I'm sure most of you are spending Thanksgiving with family and/or friends. Perhaps some of you will head to the movies or are heading to the Macy's Thanksgiving Day Parade in NYC.
I'm heading up to Mary's in Massachussetts. My side dish responsibility is sweet potato casserole, my specialty! I am REALLY looking forward to a day of good food, good drink and the greatest company. Maybe I'll even get some bagpipe tunes out of the deal. (One can hope!)
As settlers arrived in North America, late autumn Thanksgiving celebrations became common. New immigrants—such as the Irish, Scottish, and Germans—added their own traditions to the harvest celebrations.
I've often wondered how some of my Scottish-American friends planned to celebrate Thanksgiving, so I've asked a few!
Georgia: Massachusetts ~ Singer, The Highland Divas ~ She plans to spend Thanksgiving with her immediate family in Mass and cooking traditional American dinner. She, however, goes full British with Turkey, mini sausages and sage and Onion stuffing for Christmas.

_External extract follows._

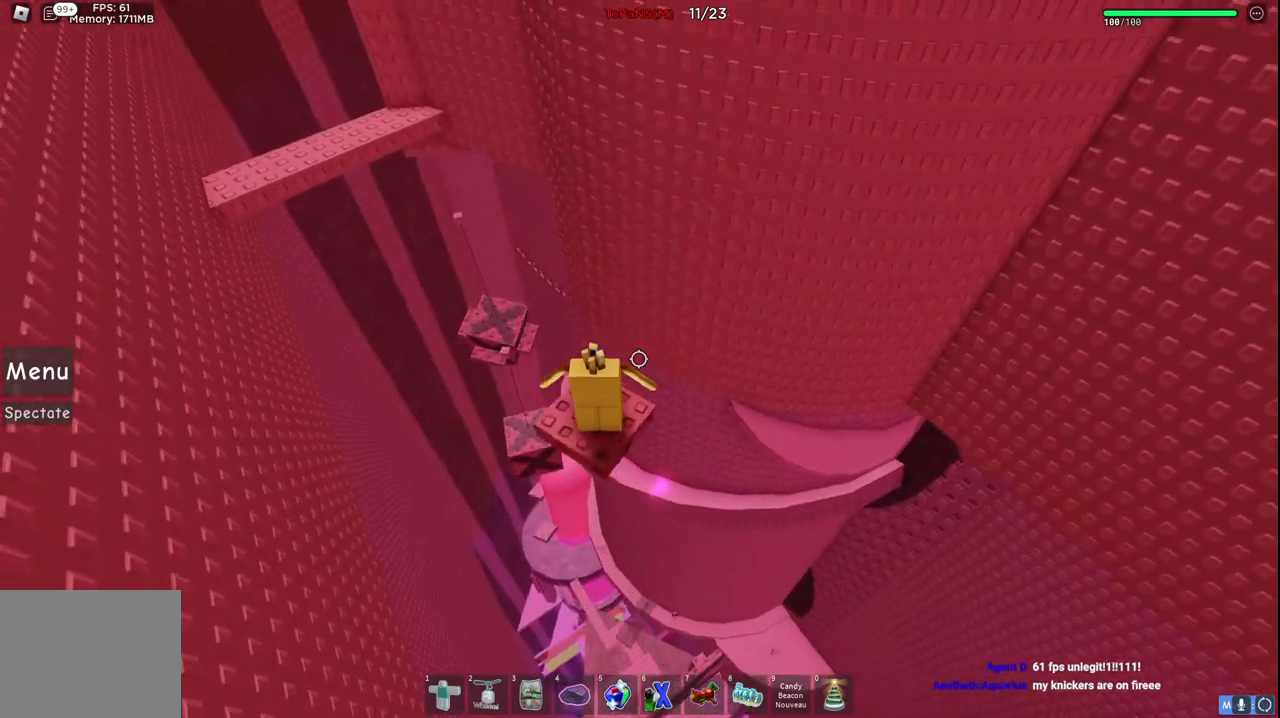
{"keys": [], "events": []}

Lachlan: New Jersey/Kathmandu, Nepal ~ "So, like many generations of Scots, I've left home to find my find my fortune. Right now I'm based in Kathmandu, Nepal. And although I was born in the US and grew up there, because my mother is Scottish, our Thanksgiving celebration has always had a few twists to it. Most notably, we have "tatties and neeps" prepared in the Scottish style, as opposed to the more traditional American root vegetables on the table. And dessert usually has shortbread, along with the pumpkin and pecan pies. Also, in our family's meal, the preferred digestif is always single-malt whisky, preferably Glenmorangie. This year, my wife and I have traveled one country over to Chennai, India to be with close friends (whom I served with previously in Indonesia and Pakistan) on Thanksgiving since the trip home is so far (35 hours). We've brought them sweet potatoes...and of course, a bottle of Glenmorangie. "

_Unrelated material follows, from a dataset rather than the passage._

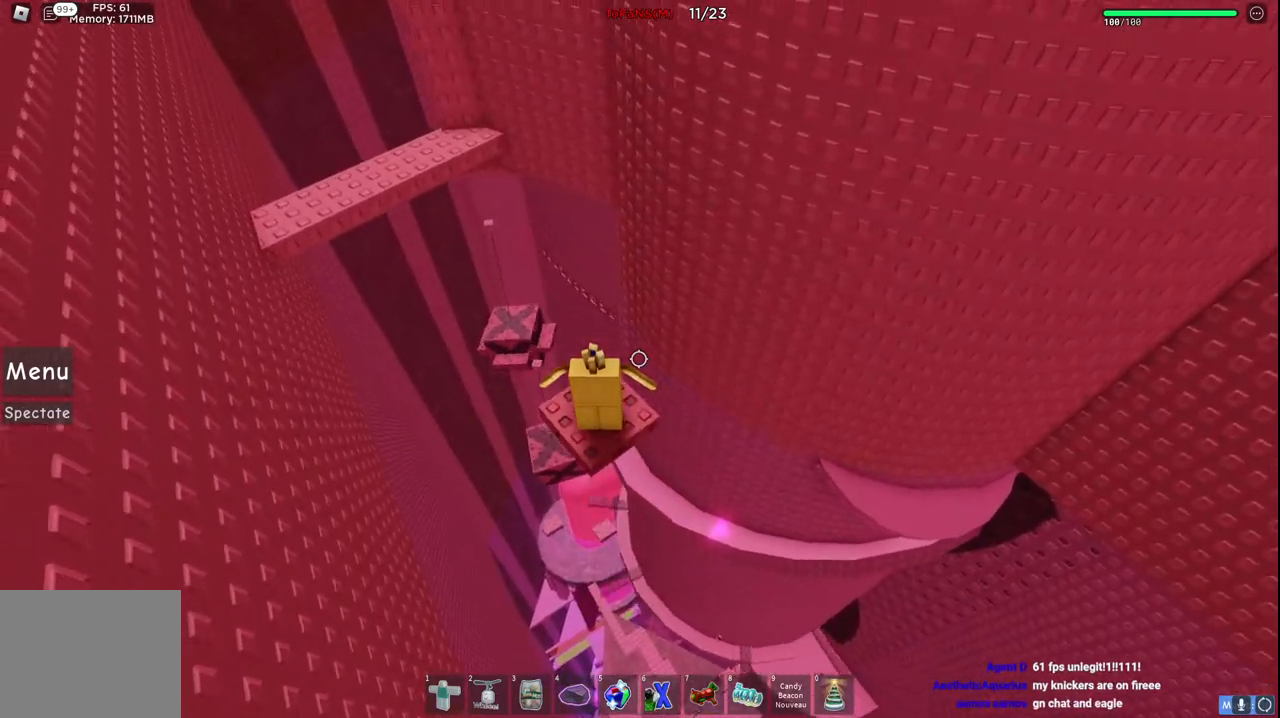
{"keys": [], "events": []}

David: Massachusetts ~ Pipe Major ~ David is heading to Australia today, Wednesday, to compete with his Grade 1 band, City of Whitehorse. He "doesn't like the fact that I won't be here for Thanksgiving, but once you commit it's 100% or nothing!"
So, perhaps a Scottish toast is in order to celebrate the day that brings so many together with their great traditions. Cheers to all of you and Happy Thanksgiving!